La grandeza de Ian McEwan está en presentarnos un escenario narrativo donde la ficción ahonda y cuestiona sobre dilemas sociales y científicos de gran calado y lo hace con verosimilitud, siendo convincente y totalmente creíble.

En su último trabajo, Máquinas como yoy gente como nosotros, y que tiene la magnificencia del sello editorial de Anagrama, el escenario es Londres durante la década de 1980, pero donde McEwan ha alterado los elementos del escenario y ha trastocado la historia para reconvenirla a sus intereses narrativos. Gran Bretaña ha perdido la Guerra de las Malvinas frente a Argentina y la primera ministra Margaret Thatcher tiene graves problemas para mantener el poder acosada por una izquierda popular desenfrenada. El científico Alan Turing, padre de la ciencia de la computación y de la inteligencia artificial, sigue vivo y esto ha permitido que sus investigaciones hayan avanzado más allá de lo imaginable. Las calles están llenas de autos sin conductor y unos robots de aspecto humano llamados adanes y evas acaban de llegar al mercado. E incluso los Beatles «se han reagrupado recientemente después de 12 años de diferencias».

McEwan va a dibujar un triángulo amoroso e insólito formado por Charlie, un joven de 32 años, entusiasta de la inteligencia artificial, que ha dilapidado gran parte de su pequeña fortuna en operaciones económicas ruinosas y poco claras. Con los restos de su naufragio económico decide comprar por 86.000 libras a Adam, un robot, que forma uno de los picos del triángulo. El trío lo cierra Miranda, la vecina de arriba de Charlie, joven y hermosa, estudiante de doctorado de historia social, que en un principio forma dúo amoroso con Charlie.

De esta manera, muy pronto, se produce una especie de triángulo amoroso, que comienza de manera agradable antes de tomar un giro cuando el robot decide cortejar a Miranda, que no le hace ascos, lo que produce los celos dislocados de Charlie.
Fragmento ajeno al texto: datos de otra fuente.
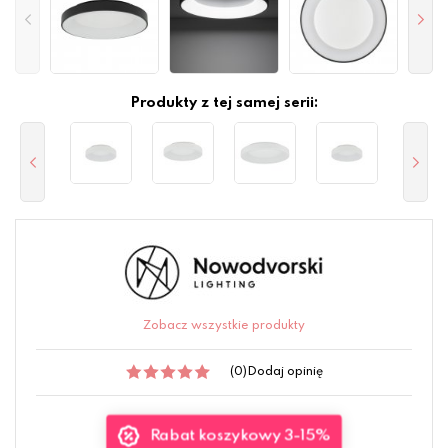
Produkty z tej samej serii:
Zobacz wszystkie produkty
(0)
Dodaj opinię
Rabat koszykowy 3-15%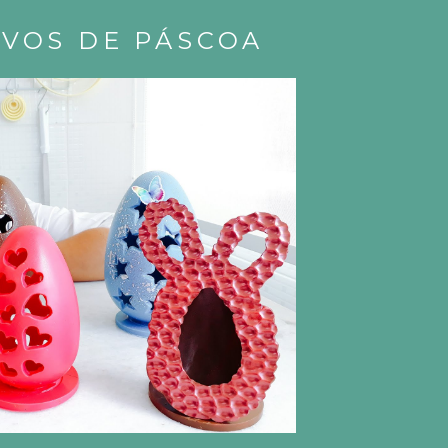
OVOS DE PÁSCOA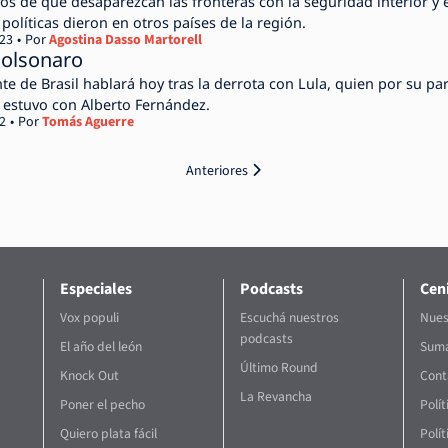
os de que desaparezcan las fronteras con la seguridad interior y 
políticas dieron en otros países de la región.
023
Por
Agostina Dasso Martorell
 Bolsonaro
te de Brasil hablará hoy tras la derrota con Lula, quien por su pa
 estuvo con Alberto Fernández.
2
Por
Tomás Aguerre
Anteriores
Especiales
Podcasts
Ceni
Vox populi
Escuchá nuestros
Nues
podcasts
El año del león
Suma
Último Round
Knock Out
Cont
La Revancha
Poner el pecho
Polí
Quiero plata fácil
Polít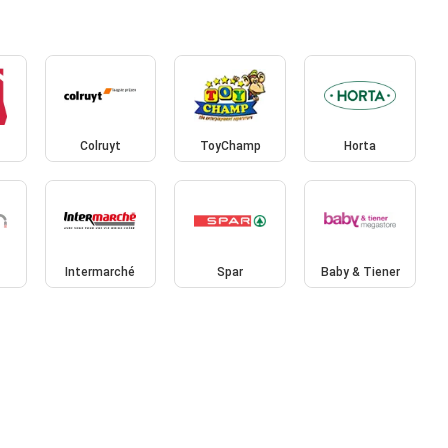
Colruyt
ToyChamp
Horta
Intermarché
Spar
Baby & Tiener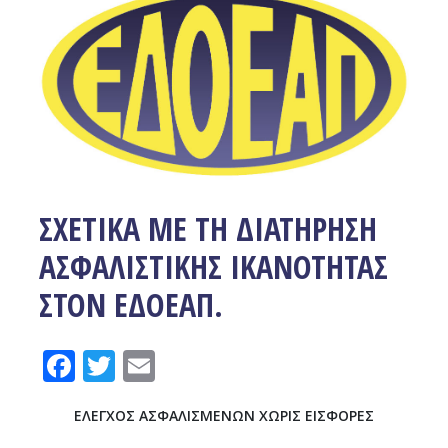
ΣΧΕΤΙΚΑ ΜΕ ΤΗ ΔΙΑΤΗΡΗΣΗ
ΑΣΦΑΛΙΣΤΙΚΗΣ ΙΚΑΝΟΤΗΤΑΣ
ΣΤΟΝ ΕΔΟΕΑΠ.
Facebook
Twitter
Email
ΕΛΕΓΧΟΣ ΑΣΦΑΛΙΣΜΕΝΩΝ ΧΩΡΙΣ ΕΙΣΦΟΡΕΣ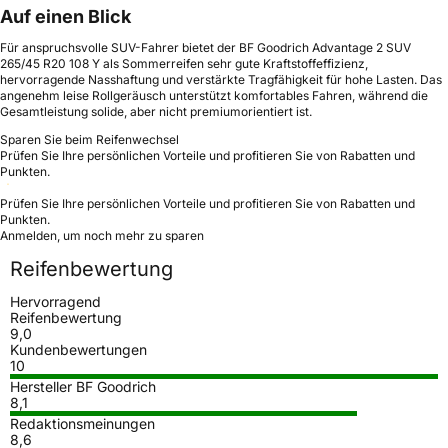
Auf einen Blick
Für anspruchsvolle SUV-Fahrer bietet der BF Goodrich Advantage 2 SUV
265/45 R20 108 Y als Sommerreifen sehr gute Kraftstoffeffizienz,
hervorragende Nasshaftung und verstärkte Tragfähigkeit für hohe Lasten. Das
angenehm leise Rollgeräusch unterstützt komfortables Fahren, während die
Gesamtleistung solide, aber nicht premiumorientiert ist.
Sparen Sie beim Reifenwechsel
Prüfen Sie Ihre persönlichen Vorteile und profitieren Sie von Rabatten und
Punkten.
Prüfen Sie Ihre persönlichen Vorteile und profitieren Sie von Rabatten und
Punkten.
Anmelden, um noch mehr zu sparen
Reifenbewertung
Hervorragend
Reifenbewertung
9,0
Kundenbewertungen
10
Hersteller BF Goodrich
8,1
Redaktionsmeinungen
8,6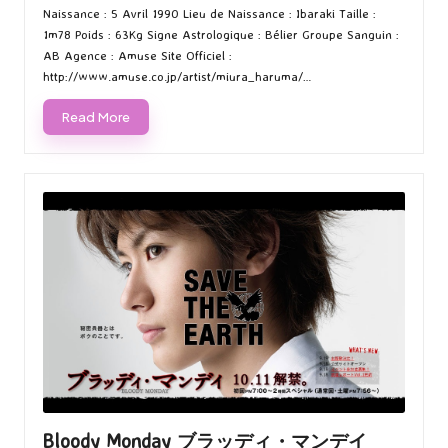
Naissance : 5 Avril 1990 Lieu de Naissance : Ibaraki Taille :
1m78 Poids : 63Kg Signe Astrologique : Bélier Groupe Sanguin :
AB Agence : Amuse Site Officiel :
http://www.amuse.co.jp/artist/miura_haruma/…
Read More
Bloody Monday ブラッディ・マンデイ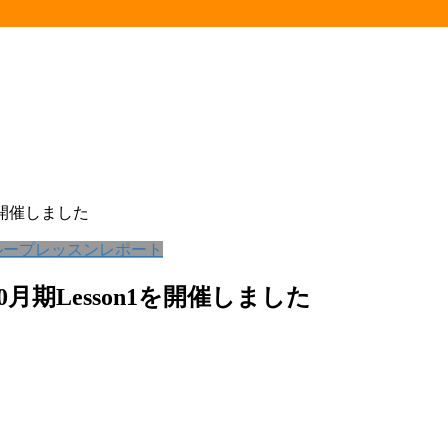
を開催しました
ループレッスンレポート
期Lesson1を開催しました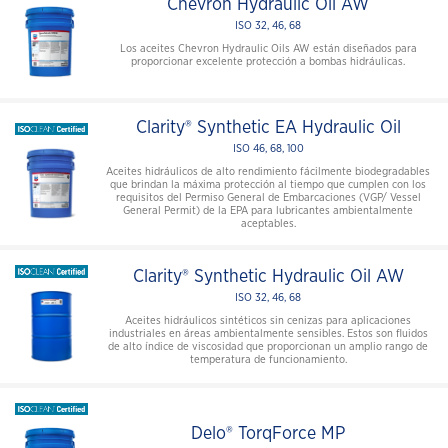
Chevron Hydraulic Oil AW
ISO 32, 46, 68
Los aceites Chevron Hydraulic Oils AW están diseñados para
proporcionar excelente protección a bombas hidráulicas.
Clarity® Synthetic EA Hydraulic Oil
ISO 46, 68, 100
Aceites hidráulicos de alto rendimiento fácilmente biodegradables
que brindan la máxima protección al tiempo que cumplen con los
requisitos del Permiso General de Embarcaciones (VGP/ Vessel
General Permit) de la EPA para lubricantes ambientalmente
aceptables.
Clarity® Synthetic Hydraulic Oil AW
ISO 32, 46, 68
Aceites hidráulicos sintéticos sin cenizas para aplicaciones
industriales en áreas ambientalmente sensibles. Estos son fluidos
de alto índice de viscosidad que proporcionan un amplio rango de
temperatura de funcionamiento.
Delo® TorqForce MP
En Máquinas como yo, McEwan no plantea solo un triángulo amoroso extravagante entre dos seres humanos y un robot. El ajetreado complot de McEwan crea en cada giro de la trama una nueva capa de complicación al incorporar también un niño no deseado, un secreto mal guardado del pasado de Miranda que es descubierto por el robot que lo utiliza contra ella, una amenaza de muerte y una búsqueda de justicia. Con el tiempo, la despiadada racionalidad de Adam y la búsqueda constante de la verdad amenazan la visión de felicidad futura de Charlie y Miranda.

Máquinas como yo es mucho más que una historia sobre un triángulo amoroso entre dos personas y un robot. Es un debate sobre la mente y la conciencia, que plantea preguntas fascinantes sobre antropología, sociedad, de forma metódica y racional.

McEwan se ha comprometido con la ciencia anteriormente, especialmente la neurocirugía en Sábado y la física y el cambio climático en Solar. También ha cuestionado a la sociedad sobre la supremacía de la ética o la vida en La ley de menor. Como en esas historias anteriores, Máquinas como yo cuenta una historia consistente y convincente, a la vez que proporciona una reflexión sobre quiénes somos, qué sentimos, qué construimos y en qué nos podemos convertir.

En el dilema encuentra siempre Ian McEwan el motor de su gran ficción literaria. La presencia de dos caminos, ambos complejos; ambos peligrosos y liberadores a la vez; ambos rabiosamente humanos y refugiados en la epidermis más sensible de cada cual, conspiran para hacerse con el cerebro o el corazón del diletante; con su razón o su moral. La tensión que McEwan sabe arrojar sobre la resolución de ambos dilemas, la fuerza equidistante que sabe dar a ambos conflictos, la habilidad con que mueve sus hilos y, sobre todo, la verosimilitud, sin falsas retóricas, con que muestra las tripas de cada asunto, hacen de esta novela un trabajo excepcional, propio de la madurez literaria que ha alcanzado McEwan.